When the firedog heard this he could no longer bear to listen to me. Abashed he drew in his tail, said “bow-wow!” in a cowed voice and crept down into his cave.-Thus related Zarathustra. But his disciples hardly listened to him: so great was their eagerness to tell him about the sailors, the rabbits, and the flying man.
“What am I to think of it!” said Zarathustra. “Am I indeed a ghost?
“But it must have been my shadow. Surely you have heard something of the Wanderer and his Shadow?
“But this is certain: I must guard it more closely—otherwise it will ruin my reputation.”
And once more Zarathustra shook his head and wondered. “What am I to think of it!” he said once more.
“Why did the ghost cry: ‘It is time! It is high time!’
“For what then is it-high time?”
Thus spoke Zarathustra.
THE SOOTHSAYER
“—AND I SAW A great sadness come over mankind. The best grew weary of their works.
“A teaching appeared, a faith ran beside it: All is empty, all is alike, all has been!’16
“And from all hills there re-echoed: All is empty, all is alike, all has been!’
“To be sure we have harvested: but why have all our fruits become rotten and brown? What fell last night
from the evil moon?
“All our labor was in vain, our wine has become poison, an evil eye has seared our fields and hearts.
“We have all become dry; and if fire should fall on us, then we should scatter like ashes—yes we have wearied fire itself.
“All our wells have dried up, even the sea has receded. The earth wants to break open, but the depths will not swallow us!
“ ‘Ah, where is there still a sea in which one could drown’: thus our cry rings-across shallow swamps.
“Truly, we have grown too tired even to die; now we stay awake and live on-in sepulchers!”
Thus Zarathustra heard a soothsayer speak; and his prophecy touched his heart and transformed him. He went about sorrowfully and wearily; and he became like those of whom the soothsayer had spoken.—
“Truly,” he said to his disciples, “the long twilight is not far off Ah, how shall I preserve my light through it! That it may not smother in this sorrowfulness! It shall be a light to remoter worlds and also to remotest nights!”
Thus Zarathustra went about grieved in his heart, and for three days he took no meat or drink, had no rest and forgot speech. At last it came to pass that he fell into a deep sleep. But his disciples sat around him in long watches of the night and waited anxiously to see if he would awake and speak again and recover from his misery.

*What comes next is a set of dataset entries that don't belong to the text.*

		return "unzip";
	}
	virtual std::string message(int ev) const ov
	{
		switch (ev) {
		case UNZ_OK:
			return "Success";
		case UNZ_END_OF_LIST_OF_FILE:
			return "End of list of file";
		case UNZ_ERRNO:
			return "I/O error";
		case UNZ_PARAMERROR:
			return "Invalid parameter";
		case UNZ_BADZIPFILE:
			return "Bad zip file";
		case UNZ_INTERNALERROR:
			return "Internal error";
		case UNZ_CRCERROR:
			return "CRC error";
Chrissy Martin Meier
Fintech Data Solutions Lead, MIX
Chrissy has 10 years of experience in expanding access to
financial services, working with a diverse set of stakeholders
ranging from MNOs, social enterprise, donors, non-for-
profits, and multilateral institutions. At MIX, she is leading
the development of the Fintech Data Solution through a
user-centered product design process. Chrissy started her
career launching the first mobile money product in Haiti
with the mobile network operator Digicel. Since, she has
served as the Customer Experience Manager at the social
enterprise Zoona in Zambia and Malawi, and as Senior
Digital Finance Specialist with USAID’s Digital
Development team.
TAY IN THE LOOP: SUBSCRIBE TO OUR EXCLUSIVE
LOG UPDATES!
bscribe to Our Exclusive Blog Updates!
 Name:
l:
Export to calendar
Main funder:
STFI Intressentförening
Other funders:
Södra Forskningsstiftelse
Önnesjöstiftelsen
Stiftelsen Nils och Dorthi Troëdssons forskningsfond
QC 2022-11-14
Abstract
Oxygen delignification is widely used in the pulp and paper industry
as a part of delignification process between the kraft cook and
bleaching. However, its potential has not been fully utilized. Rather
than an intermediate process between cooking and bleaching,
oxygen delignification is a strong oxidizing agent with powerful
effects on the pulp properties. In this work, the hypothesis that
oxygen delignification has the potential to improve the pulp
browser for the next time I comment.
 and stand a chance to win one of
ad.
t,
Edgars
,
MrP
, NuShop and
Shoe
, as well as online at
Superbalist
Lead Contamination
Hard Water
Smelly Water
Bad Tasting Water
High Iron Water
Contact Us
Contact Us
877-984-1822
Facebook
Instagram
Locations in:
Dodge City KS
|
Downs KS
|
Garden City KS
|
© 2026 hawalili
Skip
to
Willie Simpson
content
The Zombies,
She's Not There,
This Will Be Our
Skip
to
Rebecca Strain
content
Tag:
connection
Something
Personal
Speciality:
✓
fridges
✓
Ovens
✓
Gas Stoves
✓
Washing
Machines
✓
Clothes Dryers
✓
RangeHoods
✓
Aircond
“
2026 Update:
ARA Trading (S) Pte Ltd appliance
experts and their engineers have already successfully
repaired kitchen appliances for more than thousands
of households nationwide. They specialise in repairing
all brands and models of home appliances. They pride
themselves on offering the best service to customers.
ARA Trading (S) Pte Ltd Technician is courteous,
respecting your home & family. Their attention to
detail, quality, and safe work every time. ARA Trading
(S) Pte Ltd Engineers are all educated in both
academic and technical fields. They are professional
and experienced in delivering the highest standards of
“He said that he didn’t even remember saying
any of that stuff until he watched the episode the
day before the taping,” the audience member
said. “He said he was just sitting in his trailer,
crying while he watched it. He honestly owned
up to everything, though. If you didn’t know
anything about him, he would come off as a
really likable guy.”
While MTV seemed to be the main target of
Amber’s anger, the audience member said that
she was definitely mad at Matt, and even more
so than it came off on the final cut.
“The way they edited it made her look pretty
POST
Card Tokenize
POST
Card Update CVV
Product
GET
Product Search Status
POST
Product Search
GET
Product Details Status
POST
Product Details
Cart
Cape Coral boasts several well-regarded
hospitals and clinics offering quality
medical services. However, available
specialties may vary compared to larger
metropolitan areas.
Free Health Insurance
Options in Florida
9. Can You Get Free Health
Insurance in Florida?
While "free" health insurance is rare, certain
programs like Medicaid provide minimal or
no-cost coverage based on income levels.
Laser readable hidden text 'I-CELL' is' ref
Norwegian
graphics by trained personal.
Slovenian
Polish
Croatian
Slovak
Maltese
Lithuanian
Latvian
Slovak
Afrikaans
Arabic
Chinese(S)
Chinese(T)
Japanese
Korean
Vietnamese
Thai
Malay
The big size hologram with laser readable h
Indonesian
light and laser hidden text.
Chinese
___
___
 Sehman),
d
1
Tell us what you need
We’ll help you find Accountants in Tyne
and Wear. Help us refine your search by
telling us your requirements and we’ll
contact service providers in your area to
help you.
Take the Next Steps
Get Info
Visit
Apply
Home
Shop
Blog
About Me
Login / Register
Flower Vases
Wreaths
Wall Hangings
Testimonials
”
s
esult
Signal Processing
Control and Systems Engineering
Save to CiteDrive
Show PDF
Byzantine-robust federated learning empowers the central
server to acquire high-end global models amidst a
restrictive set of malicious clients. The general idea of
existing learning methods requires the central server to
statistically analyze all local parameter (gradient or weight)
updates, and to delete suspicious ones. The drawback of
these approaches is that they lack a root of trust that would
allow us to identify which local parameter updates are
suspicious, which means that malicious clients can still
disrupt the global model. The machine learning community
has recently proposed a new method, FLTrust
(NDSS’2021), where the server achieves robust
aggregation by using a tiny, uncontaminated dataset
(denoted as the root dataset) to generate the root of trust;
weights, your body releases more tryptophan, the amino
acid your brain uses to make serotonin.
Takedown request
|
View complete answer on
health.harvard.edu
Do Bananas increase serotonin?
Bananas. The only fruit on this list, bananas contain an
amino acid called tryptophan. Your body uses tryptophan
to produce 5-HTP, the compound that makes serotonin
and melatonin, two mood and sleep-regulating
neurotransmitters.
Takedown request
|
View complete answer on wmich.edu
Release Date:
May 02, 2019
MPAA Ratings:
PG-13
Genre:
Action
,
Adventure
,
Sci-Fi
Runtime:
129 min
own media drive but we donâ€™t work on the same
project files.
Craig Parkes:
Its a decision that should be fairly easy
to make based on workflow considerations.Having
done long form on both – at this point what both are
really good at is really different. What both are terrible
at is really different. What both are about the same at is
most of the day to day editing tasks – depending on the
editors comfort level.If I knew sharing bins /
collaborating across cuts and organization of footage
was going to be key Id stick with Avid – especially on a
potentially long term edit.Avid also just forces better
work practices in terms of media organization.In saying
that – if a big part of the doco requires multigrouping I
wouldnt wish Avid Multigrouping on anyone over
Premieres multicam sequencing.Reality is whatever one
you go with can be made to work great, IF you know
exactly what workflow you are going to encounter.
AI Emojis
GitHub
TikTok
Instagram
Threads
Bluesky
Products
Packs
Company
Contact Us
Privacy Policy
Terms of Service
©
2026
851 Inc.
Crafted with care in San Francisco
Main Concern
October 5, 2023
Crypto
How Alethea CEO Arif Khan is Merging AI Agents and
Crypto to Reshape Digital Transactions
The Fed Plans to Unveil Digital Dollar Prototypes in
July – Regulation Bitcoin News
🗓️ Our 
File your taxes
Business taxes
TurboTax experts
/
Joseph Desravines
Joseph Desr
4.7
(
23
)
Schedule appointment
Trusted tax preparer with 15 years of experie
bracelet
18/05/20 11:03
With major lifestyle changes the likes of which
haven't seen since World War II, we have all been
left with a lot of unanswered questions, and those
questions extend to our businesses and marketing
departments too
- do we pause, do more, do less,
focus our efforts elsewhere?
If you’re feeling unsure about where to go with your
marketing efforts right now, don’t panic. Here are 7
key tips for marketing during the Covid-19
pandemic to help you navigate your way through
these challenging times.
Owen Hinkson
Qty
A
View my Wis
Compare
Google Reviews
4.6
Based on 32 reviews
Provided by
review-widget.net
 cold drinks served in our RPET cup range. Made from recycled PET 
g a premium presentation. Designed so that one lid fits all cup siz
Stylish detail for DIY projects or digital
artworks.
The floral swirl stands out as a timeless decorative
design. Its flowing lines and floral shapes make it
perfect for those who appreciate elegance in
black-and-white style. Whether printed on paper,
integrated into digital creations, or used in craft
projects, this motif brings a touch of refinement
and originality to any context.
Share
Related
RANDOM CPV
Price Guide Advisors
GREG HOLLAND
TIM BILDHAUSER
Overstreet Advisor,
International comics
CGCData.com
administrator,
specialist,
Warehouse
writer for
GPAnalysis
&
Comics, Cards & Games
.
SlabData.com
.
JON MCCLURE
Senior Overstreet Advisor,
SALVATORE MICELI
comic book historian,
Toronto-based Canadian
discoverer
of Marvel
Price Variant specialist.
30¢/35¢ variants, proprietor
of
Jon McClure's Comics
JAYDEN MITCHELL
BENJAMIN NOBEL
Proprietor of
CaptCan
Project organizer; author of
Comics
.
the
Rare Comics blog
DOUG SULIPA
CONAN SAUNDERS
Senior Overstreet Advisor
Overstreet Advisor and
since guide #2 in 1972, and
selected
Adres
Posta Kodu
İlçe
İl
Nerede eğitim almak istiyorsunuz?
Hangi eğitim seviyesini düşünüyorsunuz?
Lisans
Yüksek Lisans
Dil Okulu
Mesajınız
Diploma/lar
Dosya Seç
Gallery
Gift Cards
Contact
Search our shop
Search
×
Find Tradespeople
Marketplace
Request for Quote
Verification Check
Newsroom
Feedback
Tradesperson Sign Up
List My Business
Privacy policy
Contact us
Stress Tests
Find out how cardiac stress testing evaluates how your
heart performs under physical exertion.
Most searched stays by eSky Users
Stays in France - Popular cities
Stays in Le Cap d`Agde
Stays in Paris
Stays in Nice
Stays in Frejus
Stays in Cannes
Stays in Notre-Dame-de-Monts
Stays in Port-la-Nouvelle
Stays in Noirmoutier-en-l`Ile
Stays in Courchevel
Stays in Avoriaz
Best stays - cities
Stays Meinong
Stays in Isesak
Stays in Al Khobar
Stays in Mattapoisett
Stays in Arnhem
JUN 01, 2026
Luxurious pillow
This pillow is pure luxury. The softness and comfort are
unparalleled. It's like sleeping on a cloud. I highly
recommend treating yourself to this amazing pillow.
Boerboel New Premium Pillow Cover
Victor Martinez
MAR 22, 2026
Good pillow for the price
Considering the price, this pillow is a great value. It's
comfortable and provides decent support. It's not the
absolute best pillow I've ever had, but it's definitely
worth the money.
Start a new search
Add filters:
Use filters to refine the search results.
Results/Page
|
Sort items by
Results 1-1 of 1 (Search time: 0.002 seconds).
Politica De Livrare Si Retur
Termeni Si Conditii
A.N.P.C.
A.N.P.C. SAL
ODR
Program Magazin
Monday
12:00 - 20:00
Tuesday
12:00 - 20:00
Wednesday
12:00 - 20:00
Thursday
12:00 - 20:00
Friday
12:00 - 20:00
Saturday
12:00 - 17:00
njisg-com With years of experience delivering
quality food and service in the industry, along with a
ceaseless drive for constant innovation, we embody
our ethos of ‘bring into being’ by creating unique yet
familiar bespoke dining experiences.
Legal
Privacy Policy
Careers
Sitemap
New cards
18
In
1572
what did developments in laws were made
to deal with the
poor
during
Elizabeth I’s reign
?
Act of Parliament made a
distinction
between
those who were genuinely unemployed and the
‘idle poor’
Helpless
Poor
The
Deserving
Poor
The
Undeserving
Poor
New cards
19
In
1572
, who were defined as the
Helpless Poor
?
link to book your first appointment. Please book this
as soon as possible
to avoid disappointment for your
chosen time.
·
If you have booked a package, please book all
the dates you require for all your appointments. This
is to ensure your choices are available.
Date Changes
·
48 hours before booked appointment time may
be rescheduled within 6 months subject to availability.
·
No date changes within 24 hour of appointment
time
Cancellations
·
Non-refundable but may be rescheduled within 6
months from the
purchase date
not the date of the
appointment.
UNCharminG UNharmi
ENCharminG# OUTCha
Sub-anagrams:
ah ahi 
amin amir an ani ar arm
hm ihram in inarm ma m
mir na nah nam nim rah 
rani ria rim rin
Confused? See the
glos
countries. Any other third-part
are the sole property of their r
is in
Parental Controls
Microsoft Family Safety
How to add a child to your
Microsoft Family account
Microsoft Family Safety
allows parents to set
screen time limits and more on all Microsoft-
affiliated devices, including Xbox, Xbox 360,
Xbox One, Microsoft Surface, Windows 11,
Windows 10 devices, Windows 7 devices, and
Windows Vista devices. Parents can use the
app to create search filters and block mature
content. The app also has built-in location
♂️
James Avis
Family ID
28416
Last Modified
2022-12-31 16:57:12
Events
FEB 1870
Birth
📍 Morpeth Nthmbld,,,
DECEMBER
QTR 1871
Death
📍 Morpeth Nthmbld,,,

And this is the speech that Zarathustra spoke when he awoke; his voice, however, came to his disciples as if from afar:
“Hear the dream that I dreamed, my friends, and help me to read its meaning!
“It is still a riddle to me, this dream; the meaning is hidden in it and encaged and does not yet fly above it on free wings.
“I dreamed I had renounced all life. I had become a night- and grave-watchman on the lonely mountain castle of death.
“There I guarded his coffins: the musty vaults stood full of those trophies of his victory. Out of glass coffins vanquished life gazed upon me.
“I breathed the odor of dusty eternities: my soul lay sultry and dusty. And who could have aired his soul there!